Disana gue menjadi ismie yang pendiam, tidak banyak bicara, dan perindu berat. Gue terlalu sibuk memikirkan hal-hal tidak penting, lalu mengabaikan orang-orang baik di sekitar gue. Gue terlalu sibuk merindukan rumah dan orang-orang yang—entah benar atau tidak, merindukan gue juga. Gue terlalu sibuk mencari jalan untuk pulang.

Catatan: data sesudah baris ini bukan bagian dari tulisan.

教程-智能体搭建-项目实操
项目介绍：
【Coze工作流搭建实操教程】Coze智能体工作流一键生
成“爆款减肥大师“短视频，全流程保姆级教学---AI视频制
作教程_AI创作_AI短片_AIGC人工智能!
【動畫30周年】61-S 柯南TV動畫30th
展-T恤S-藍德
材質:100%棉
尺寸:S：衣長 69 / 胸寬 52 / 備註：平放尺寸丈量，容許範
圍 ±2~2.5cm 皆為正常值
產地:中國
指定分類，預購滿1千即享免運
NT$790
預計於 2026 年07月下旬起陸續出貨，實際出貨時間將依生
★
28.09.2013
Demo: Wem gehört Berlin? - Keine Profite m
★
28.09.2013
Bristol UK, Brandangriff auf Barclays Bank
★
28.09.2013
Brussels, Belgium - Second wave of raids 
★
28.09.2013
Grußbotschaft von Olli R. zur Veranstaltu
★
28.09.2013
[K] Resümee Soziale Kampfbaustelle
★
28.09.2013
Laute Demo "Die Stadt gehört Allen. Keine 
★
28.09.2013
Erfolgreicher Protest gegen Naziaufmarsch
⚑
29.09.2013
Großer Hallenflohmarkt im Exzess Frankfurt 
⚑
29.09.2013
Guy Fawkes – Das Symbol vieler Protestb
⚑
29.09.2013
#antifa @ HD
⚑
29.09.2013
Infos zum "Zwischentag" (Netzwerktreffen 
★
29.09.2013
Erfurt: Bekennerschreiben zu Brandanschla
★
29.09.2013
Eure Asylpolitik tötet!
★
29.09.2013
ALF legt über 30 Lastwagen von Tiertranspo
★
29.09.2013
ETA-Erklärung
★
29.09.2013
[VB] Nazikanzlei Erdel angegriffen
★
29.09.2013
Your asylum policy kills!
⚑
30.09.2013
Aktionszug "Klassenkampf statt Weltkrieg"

Kecerian dan keceplas-ceplosan gue seakan hilang terbawa angin dalam perjalanan menuju Desa. Gue heran, teman-teman gue juga heran. Sekarang gue sudah pulang ke rumah untuk mengumpulkan kecerian itu. Mengembalikan lagi ismie seperti yang dulu. Uye.

Wait! Berkat ismie yang pendiam, tidak banyak bicara, dan perindu berat, gue jadi kepikiran untuk menulis sebuah novel dengan tema “ada deh”. Rahasia hehe. Do’ain cepat selesai dan diterima penerbit ya, gaes.

Oke, cukup sampai disini dulu. Sampai jumpa di postingan berikutnya. Do’ain juga biar gue bisa kembali konsisten ngeblog ya. :)

8 komentar:

  1. Setidaknya disana masih lebih sejukkan kak Ismie..

    Amin.. kalo udah selesai bilang ya.. kepo mau baca wkwk

    BalasHapus
  2. Wuih. Di sana ada koneksi internet gak? Biar tetep bisa ngeblog mi!

    BalasHapus
    Balasan
    1. Ada, provider tertentu aja. Itupun sinyal Edge.

      Hapus
  3. kayanya parah disana ya ,, tapi malah banyak orang yang cari tempat kaya gitu karena udara emang nyaman :D

    BalasHapus
    Balasan
    1. Menurut gue sih udaranya sama aja kayak di ketapang, hanya saja disana orangnya lebih ramah dan dapet banget pedesaannya.